EXERCISE GOAL. Repeat the records exactly as given. Do not include the pictures.

Data extracted from a collection:
· · · ·

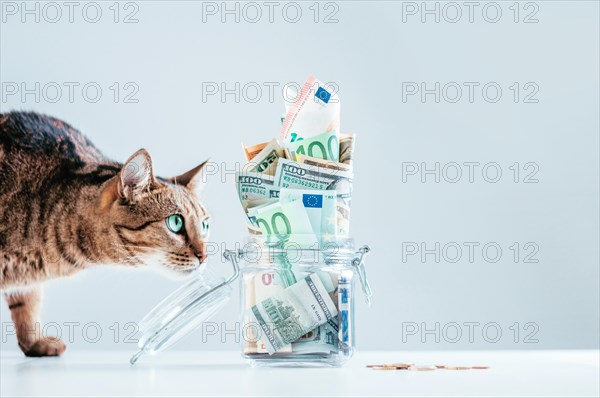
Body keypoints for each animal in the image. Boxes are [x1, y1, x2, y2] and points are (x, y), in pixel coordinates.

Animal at [0, 111, 212, 358]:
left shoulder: (27, 285)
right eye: (175, 222)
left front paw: (34, 342)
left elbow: (27, 305)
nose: (204, 256)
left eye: (204, 225)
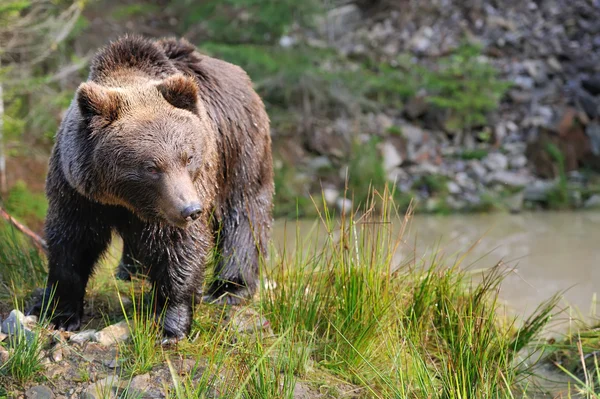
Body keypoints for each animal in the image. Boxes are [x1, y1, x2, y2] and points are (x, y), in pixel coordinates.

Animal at [29, 36, 274, 340]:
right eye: (151, 167)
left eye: (188, 156)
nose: (191, 209)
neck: (124, 198)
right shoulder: (77, 191)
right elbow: (72, 244)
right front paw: (60, 314)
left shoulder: (184, 193)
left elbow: (180, 248)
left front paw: (172, 323)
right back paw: (129, 271)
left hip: (240, 147)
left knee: (244, 213)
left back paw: (230, 287)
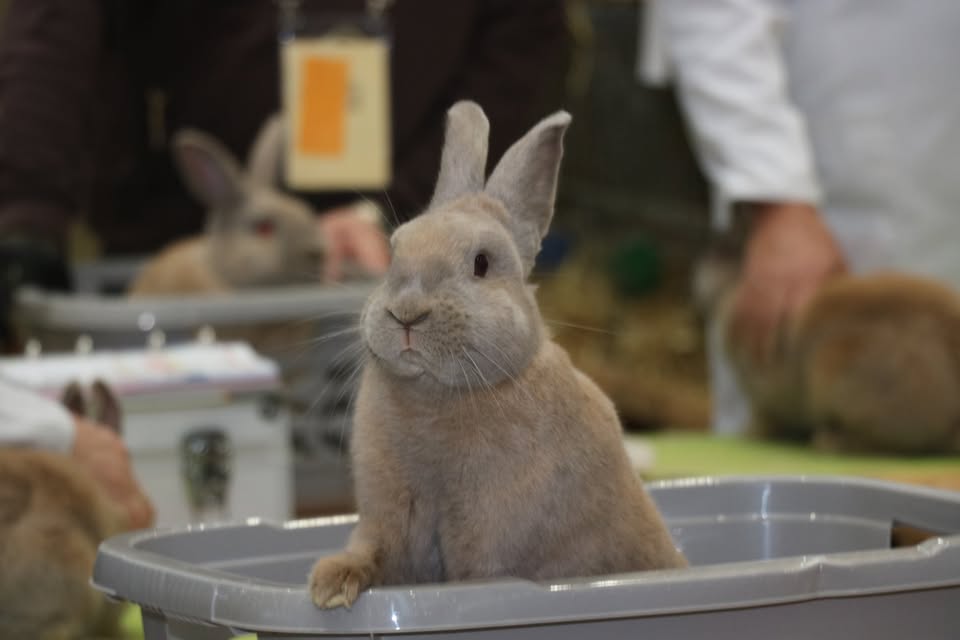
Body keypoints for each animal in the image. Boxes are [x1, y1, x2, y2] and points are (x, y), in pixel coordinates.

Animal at [308, 101, 687, 610]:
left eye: (482, 264)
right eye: (394, 250)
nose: (406, 314)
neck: (436, 397)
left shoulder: (489, 543)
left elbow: (476, 577)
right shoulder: (386, 522)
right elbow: (370, 552)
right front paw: (329, 588)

· · · ·

ANSWER SECTION.
Body keypoints for each animal in the image. Boxes are [x1, y1, x2, y2] and points are (x, y), in pixel coordinates.

Animal at [0, 111, 212, 358]:
left shoulder: (27, 285)
right eye: (175, 222)
left front paw: (34, 342)
left elbow: (27, 305)
nose: (204, 256)
left eye: (204, 225)
Body keypoints for each animal in the image. Boxes are [x1, y1, x2, y2] and points are (x, y), in pixel coordinates.

Animal at [29, 36, 274, 340]:
right eye: (151, 167)
left eye: (188, 156)
nose: (191, 209)
neck: (124, 198)
right shoulder: (77, 191)
right elbow: (72, 244)
right front paw: (60, 314)
left shoulder: (184, 193)
left elbow: (180, 248)
left front paw: (172, 323)
right back paw: (129, 271)
left hip: (240, 147)
left knee: (244, 213)
left back paw: (230, 287)
Body keypoints for each animal in the image. Boxes are [x1, y1, x2, y2] and points are (x, y), in pixel coordinates.

Animal at [308, 101, 687, 610]:
left eye: (482, 264)
right eye: (394, 250)
nose: (406, 314)
neck: (436, 397)
left shoulder: (489, 543)
left elbow: (476, 577)
right shoulder: (386, 522)
right elbow: (370, 552)
right front paw: (329, 588)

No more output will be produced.